また、「LTD.」の文字は、「株式会社」の略称を意味を有するものとして、我が国において広く一般に知られていることから、当該文字は、単に会社の種類を表しているにすぎないものであるということができる。
してみれば、「LTD.」の文字は、自他商品識別標識としての機能を果たしていないか、自他商品識別標識としての機能を果たしていたとしても、その機能は極めて弱いものであるということができるから、本願商標の文字部分中自他商品識別標識としての機能を果しているのは「Coles」の文字部分にあるものと認められる。

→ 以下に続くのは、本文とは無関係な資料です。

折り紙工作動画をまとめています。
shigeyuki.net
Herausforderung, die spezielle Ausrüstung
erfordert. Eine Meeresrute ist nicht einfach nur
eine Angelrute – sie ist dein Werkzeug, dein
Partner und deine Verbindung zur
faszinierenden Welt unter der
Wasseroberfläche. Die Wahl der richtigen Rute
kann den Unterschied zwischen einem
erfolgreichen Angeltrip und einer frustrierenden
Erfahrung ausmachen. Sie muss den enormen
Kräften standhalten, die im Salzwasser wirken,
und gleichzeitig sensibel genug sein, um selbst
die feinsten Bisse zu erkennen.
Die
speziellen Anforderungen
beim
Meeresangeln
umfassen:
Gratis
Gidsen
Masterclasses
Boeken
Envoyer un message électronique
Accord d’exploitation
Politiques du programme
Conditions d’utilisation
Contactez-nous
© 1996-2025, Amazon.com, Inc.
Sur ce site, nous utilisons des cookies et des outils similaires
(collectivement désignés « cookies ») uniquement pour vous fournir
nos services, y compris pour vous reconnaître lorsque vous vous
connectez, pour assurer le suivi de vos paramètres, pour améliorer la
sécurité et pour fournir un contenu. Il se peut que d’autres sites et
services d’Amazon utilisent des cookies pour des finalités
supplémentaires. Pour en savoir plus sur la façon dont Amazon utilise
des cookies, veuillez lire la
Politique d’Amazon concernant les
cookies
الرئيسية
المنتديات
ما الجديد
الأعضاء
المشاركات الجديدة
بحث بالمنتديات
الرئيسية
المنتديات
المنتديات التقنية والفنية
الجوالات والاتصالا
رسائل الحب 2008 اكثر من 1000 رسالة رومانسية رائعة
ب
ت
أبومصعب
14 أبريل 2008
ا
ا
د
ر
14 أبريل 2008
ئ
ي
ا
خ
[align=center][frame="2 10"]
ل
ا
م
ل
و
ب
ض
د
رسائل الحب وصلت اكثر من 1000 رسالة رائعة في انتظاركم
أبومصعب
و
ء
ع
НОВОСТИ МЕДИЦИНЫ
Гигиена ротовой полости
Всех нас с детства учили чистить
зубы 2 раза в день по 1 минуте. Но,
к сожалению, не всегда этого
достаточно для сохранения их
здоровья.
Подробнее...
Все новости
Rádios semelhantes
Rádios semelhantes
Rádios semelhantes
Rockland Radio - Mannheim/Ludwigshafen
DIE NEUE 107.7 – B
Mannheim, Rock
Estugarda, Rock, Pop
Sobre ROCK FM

そこで、「Coles」の称呼について検討するに、「Coles」の文字は、特定の語義を有しない造語と認められるところ、これに接する取引者、需要者は、一般に親しまれている英語風にならい、綴りの類似する語から類推し、無理なく自然に発音できる読み方により称呼するとみるのが相当である。

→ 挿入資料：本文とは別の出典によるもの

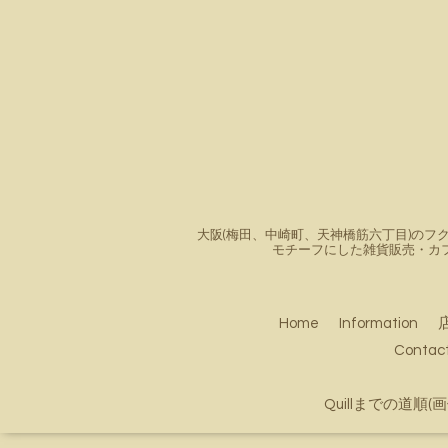
大阪(梅田、中崎町、天神橋筋六丁目)のフク
モチーフにした雑貨販売・カ
Home
Information
Conta
Quillまでの道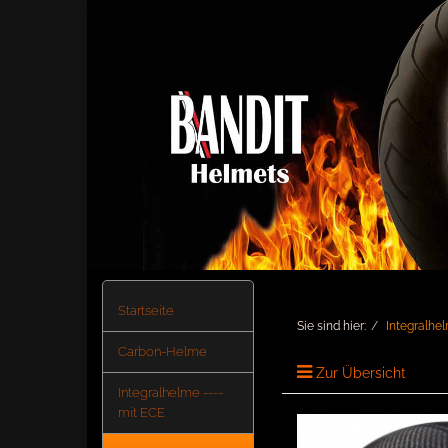
Startseite
Sie sind hier:
Integralhe
Carbon-Helme
Zur Übersicht
Integralhelme ----
mit ECE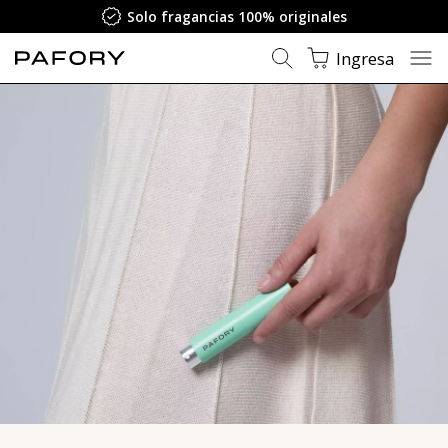
Solo fragancias 100% originales
Ingresa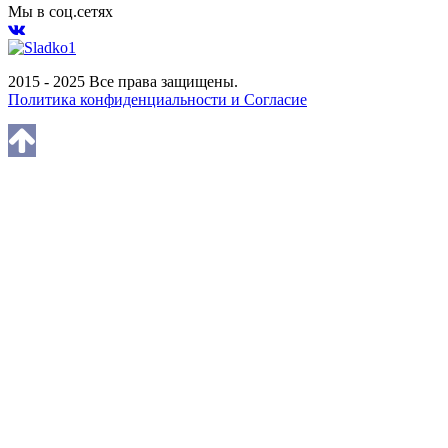
Мы в соц.сетях
2015 - 2025 Все права защищены.
Политика конфиденциальности и Согласие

しかして、「Coles」の文字中の「Cole」の綴り字が、英語では、「Cole」(コール)、「Coleslow」(コールスロー)等のように「コール」と発音されていること、語尾の「s」は、「es」と綴られる場合、英語では、「Ladies」(レディーズ)、「Series」(シリーズ)等のように「ズ」発音されるのが一般的であること、及び請求人が本願商標を「コールズ」と称呼している事実が認められる(平成12年5月11日付け提出の審判理由補充書に添付された甲第1号証ないし甲第7号証参照)ことを考え合わせると、「Coles」の文字からは、「コールズ」の称呼が生ずるものであって、観念については、特定の観念を想起させない造語よりなるものと認められる。

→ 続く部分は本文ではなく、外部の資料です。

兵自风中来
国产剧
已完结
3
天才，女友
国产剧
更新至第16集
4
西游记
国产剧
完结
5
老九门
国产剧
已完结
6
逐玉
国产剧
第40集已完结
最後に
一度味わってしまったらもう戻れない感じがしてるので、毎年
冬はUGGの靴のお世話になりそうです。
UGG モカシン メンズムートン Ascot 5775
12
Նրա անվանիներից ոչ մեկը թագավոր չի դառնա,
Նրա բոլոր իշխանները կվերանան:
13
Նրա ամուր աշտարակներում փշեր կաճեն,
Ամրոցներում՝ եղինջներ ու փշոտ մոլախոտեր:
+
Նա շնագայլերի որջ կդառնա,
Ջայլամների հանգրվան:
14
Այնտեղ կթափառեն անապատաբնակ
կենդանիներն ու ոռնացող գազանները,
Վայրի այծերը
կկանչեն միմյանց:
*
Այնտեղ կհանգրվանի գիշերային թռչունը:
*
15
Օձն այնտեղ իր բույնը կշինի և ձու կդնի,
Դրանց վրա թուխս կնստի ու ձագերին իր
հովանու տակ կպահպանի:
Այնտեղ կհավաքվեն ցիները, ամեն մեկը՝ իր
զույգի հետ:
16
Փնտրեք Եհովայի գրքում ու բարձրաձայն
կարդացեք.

他方、引用商標は、「COL’S」の欧文字及び「コールズ」の片仮名文字を上下二段に書してなるところ、その構成文字に相応して「コールズ」の称呼を生ずるものであって、観念については、特定の観念を想起させない造語よりなるものと認められる。
そうとすれば、本願商標と引用商標とは、「コールズ」の称呼を同じくする点で互いに相紛らわしく、両者はその出所について混同を生ずるおそれのある類似の商標というべきものである。
してみれば、本願商標と引用商標とは、外観において差異が認められ、観念において比較することができないとしても、「コールズ」の称呼を共通にする類似の商標であって、かつ、指定商品においても同一又は類似のものである。
したがって、本願商標を商標法第4項第1項第11号に該当するとして本願を拒絶した原査定は、妥当なものであって取り消すことはできない。
よって、結論のとおり審決する。